Additionally, Tirschler says that another crucial time to update your homeowner’s insurance policy is before the use of a home changes, such as renovations, moving out or renting the home to someone else.

“Most home insurance providers will require that you declare when you’re beginning and finishing renovations,” Tirschler says. “This way, the value of your renovations can be insured along the way, and the correct premium can be charged.

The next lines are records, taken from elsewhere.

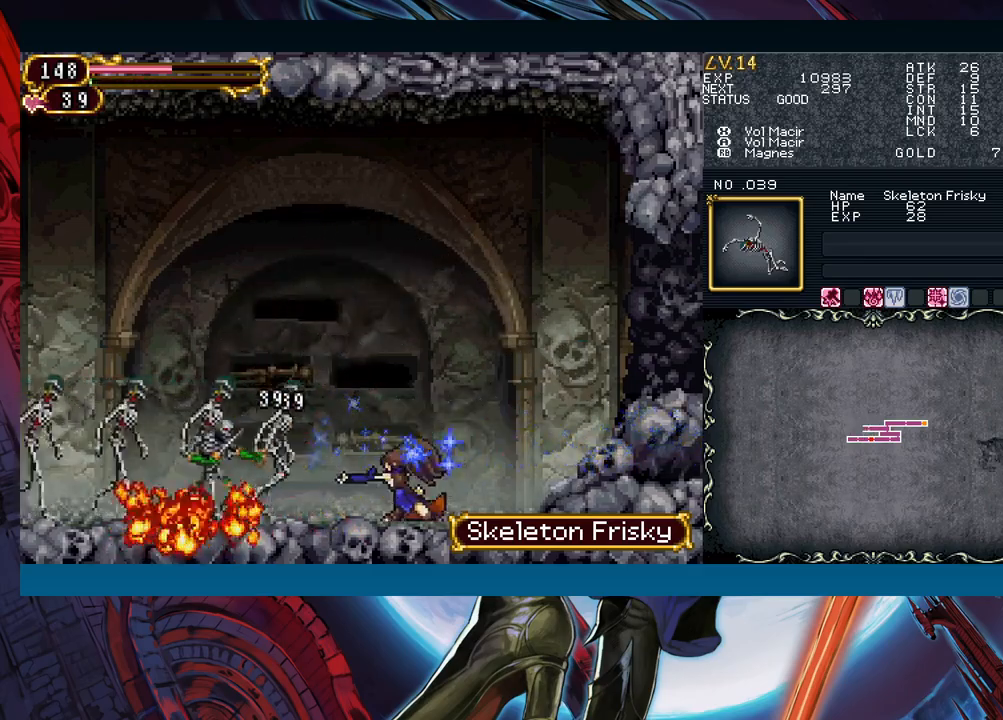
{"buttons": [], "left_stick": "down", "events": [[150, "X", "down"], [267, "X", "up"]]}
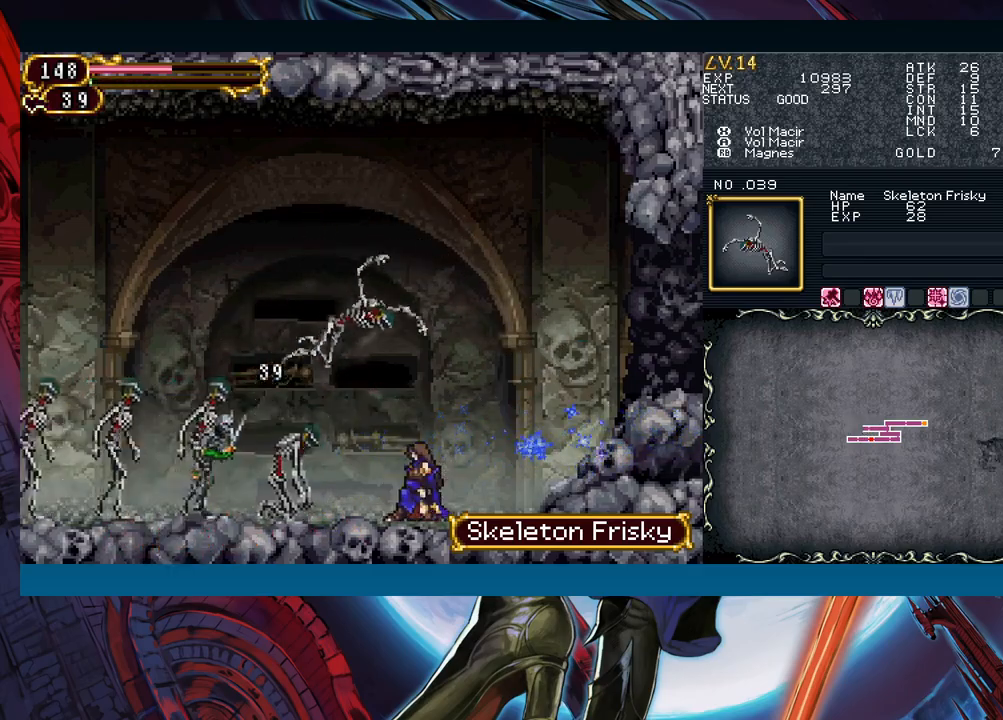
{"buttons": [], "left_stick": "down", "events": []}
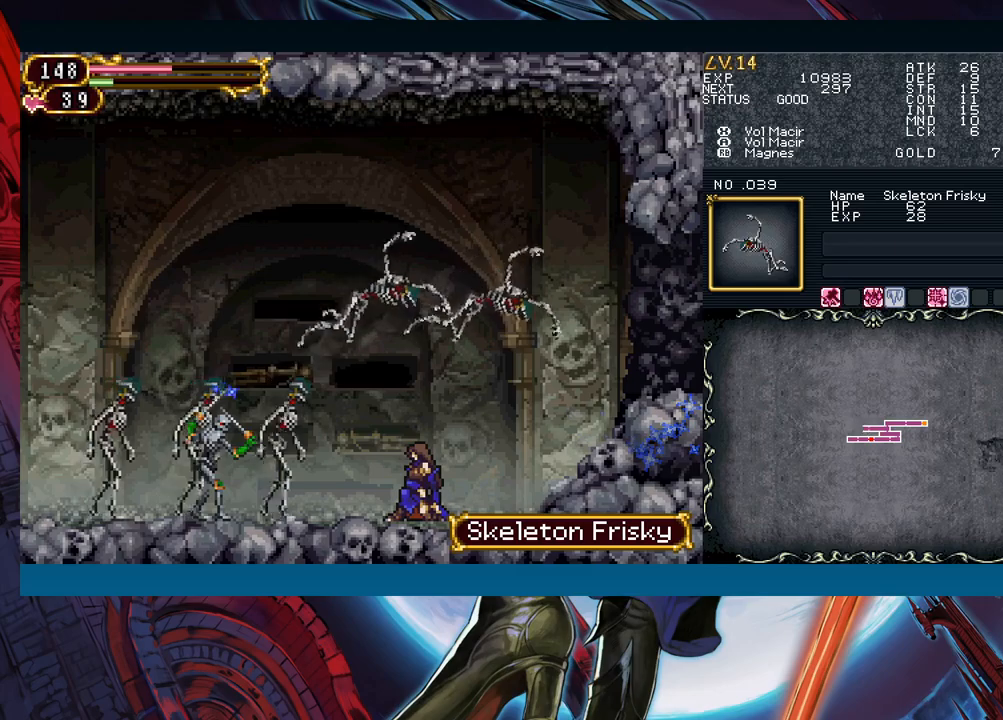
{"buttons": [], "left_stick": "down", "events": []}
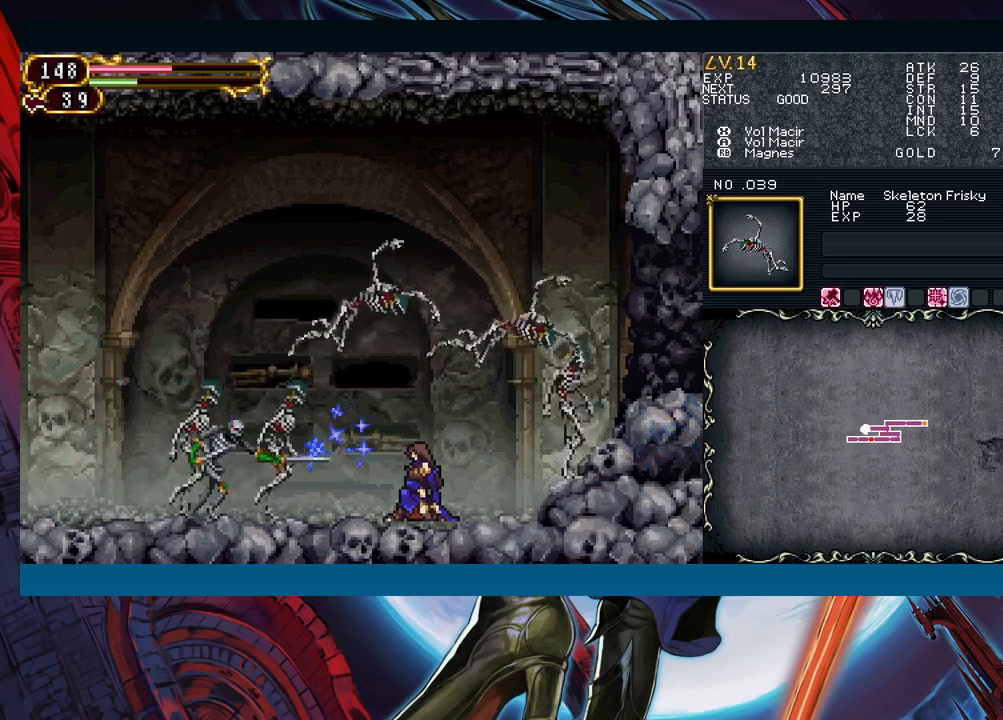
{"buttons": [], "left_stick": "down", "events": []}
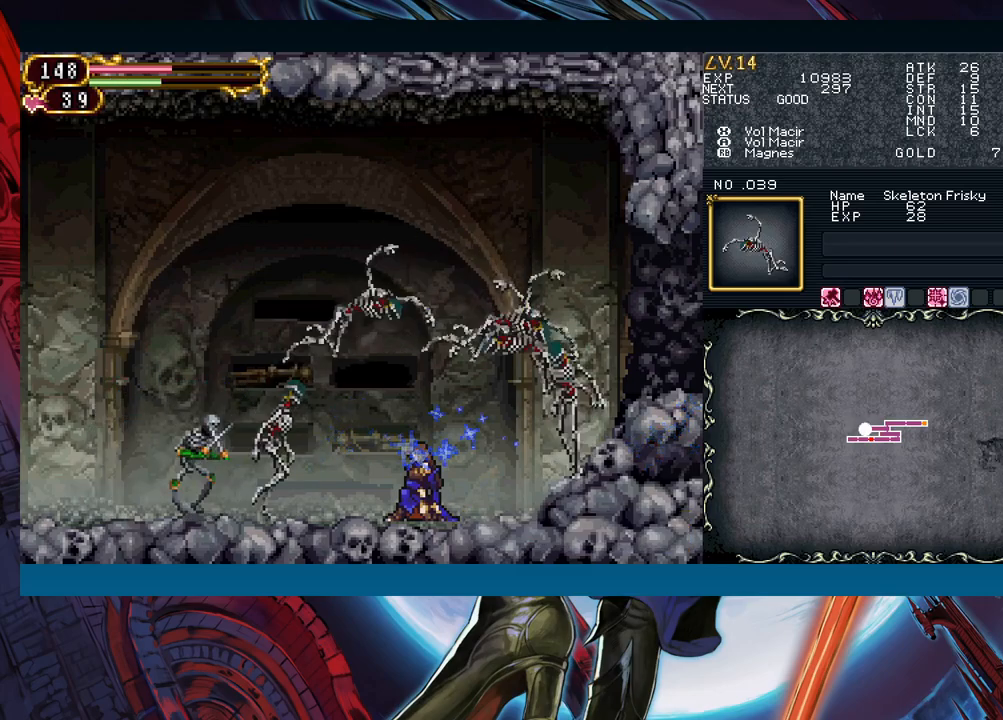
{"buttons": [], "left_stick": "down", "events": [[383, "X", "down"], [483, "X", "up"]]}
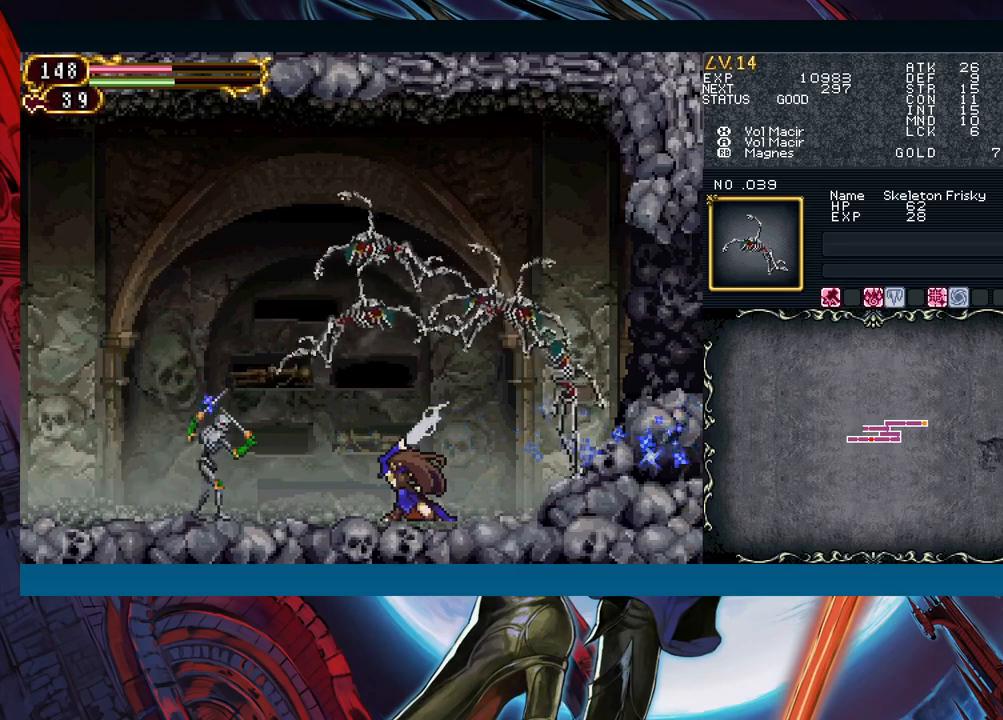
{"buttons": ["X"], "left_stick": "down", "events": [[183, "A", "down"], [300, "A", "up"], [467, "X", "down"]]}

If you don’t notify your home insurance provider before beginning the work, your policy may be void – meaning you would have no coverage at all if a loss were to occur.”

Tirschler says the same is true if your home will become vacant, or if you will rent it to other people. Failing to notify your home insurance provider in advance can result in your policy being void, leaving you with no coverage in the event of a loss.

How often should homeowners update their coverage?

A common property insurance mistake is thinking that once you have it, you’re set. But the truth is, once you have an existing policy you still need to make sure that it’s covering what it needs to cover.

“Homeowners should review their insurance coverage at least once per year,” Tirschler says. “A great time to conduct these reviews is when you make big purchases. For example, if you’re a big Black Friday shopper, the day after Black Friday may be a good time to review your policy to make sure you have the appropriate level of coverage to insure all your newly purchased items.”

The other time that Tirschler recommends you update your coverage is when you’re moving from one home to another, because during a move you’ll touch and see everything that you own. This is a great opportunity to put together a household inventory and tally up the total value of your belongings, which he says is helpful when you file a claim. It’s a good time to compare and review your home insurance policy and see if you have enough coverage.

How to keep property insurance up to date if property has increased in value

Over time, as your property value rises, the amount you’re covered for should go up as well.

Sharon Headlee, the southeast director of operations at CBIZ Insurance Services, says that it’s important to contact your personal insurance adviser to request that they complete a replacement cost estimate with you on the phone. Make sure that they ask you for all of the specific details of your home with regard to finishes, upgrades, etc. This can be used as a general tool in assessing the cost to rebuild your home in the unlikely event that your home suffers a total loss due to a covered cause.

How to know what your policy does and doesn’t cover

Insurance exclusions can get confusing very quickly.

Tirschler says that there are three general categories that home insurance exclusions can fall into.

“The first is losses that simply can’t be insured,” he says. “The second is losses that home insurance doesn’t need to cover, because coverage is already available under a different kind of policy. The third is losses that home insurance companies choose not to cover when designing a product for their customers.”

It’s also important to read and understand the list of losses that can’t be insured under your policy. This list, Tirschler says, will include items like war, nuclear contamination, intentional or illegal acts by the homeowner and more.

Finally, when designing home insurance policies, each insurer will determine what kind of losses should be excluded, based upon the needs of their target customer.

“Home insurers will exclude wear and tear, because it wouldn’t make sense for home insurance to cover the normal wearing-out of things like your carpet and roof,” says Tirschler. “Remember that claims are paid out using premiums that customers have paid in. So, if home insurance covered the cost of replacing roofs when they age and wear out, then everyone’s home insurance premium would need to be higher in order to cover that cost.”

Tirschler’s final words of advice: “Every home insurance policy is unique. When buying home insurance, pay close attention to what is and isn’t covered before you buy the policy. After you buy the policy, read it and ask your home insurance provider questions if anything is unclear to you.”